Transcribe every record exactly, omitting none.

[Machine-readable electronics designs]

- - - - -

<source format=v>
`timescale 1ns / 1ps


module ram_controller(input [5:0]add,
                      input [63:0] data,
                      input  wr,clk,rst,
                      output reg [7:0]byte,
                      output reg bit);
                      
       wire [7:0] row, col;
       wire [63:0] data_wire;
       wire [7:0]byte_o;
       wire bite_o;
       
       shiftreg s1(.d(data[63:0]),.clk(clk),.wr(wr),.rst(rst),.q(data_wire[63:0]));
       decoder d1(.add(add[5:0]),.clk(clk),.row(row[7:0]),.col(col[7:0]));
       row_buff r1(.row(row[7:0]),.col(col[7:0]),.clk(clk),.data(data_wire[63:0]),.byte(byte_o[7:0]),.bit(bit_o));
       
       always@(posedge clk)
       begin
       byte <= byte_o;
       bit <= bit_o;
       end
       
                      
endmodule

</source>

- - - - -

*OUTPUT OF THE TASK*:
<source format=v>
`timescale 1ns / 1ps


module ram_controller(input [5:0]add,
                      input [63:0] data,
                      input  wr,clk,rst,
                      output reg [7:0]byte,
                      output reg bit);
                      
       wire [7:0] row, col;
       wire [63:0] data_wire;
       wire [7:0]byte_o;
       wire bite_o;
       
       shiftreg s1(.d(data[63:0]),.clk(clk),.wr(wr),.rst(rst),.q(data_wire[63:0]));
       decoder d1(.add(add[5:0]),.clk(clk),.row(row[7:0]),.col(col[7:0]));
       row_buff r1(.row(row[7:0]),.col(col[7:0]),.clk(clk),.data(data_wire[63:0]),.byte(byte_o[7:0]),.bit(bit_o));
       
       always@(posedge clk)
       begin
       byte <= byte_o;
       bit <= bit_o;
       end
       
                      
endmodule

</source>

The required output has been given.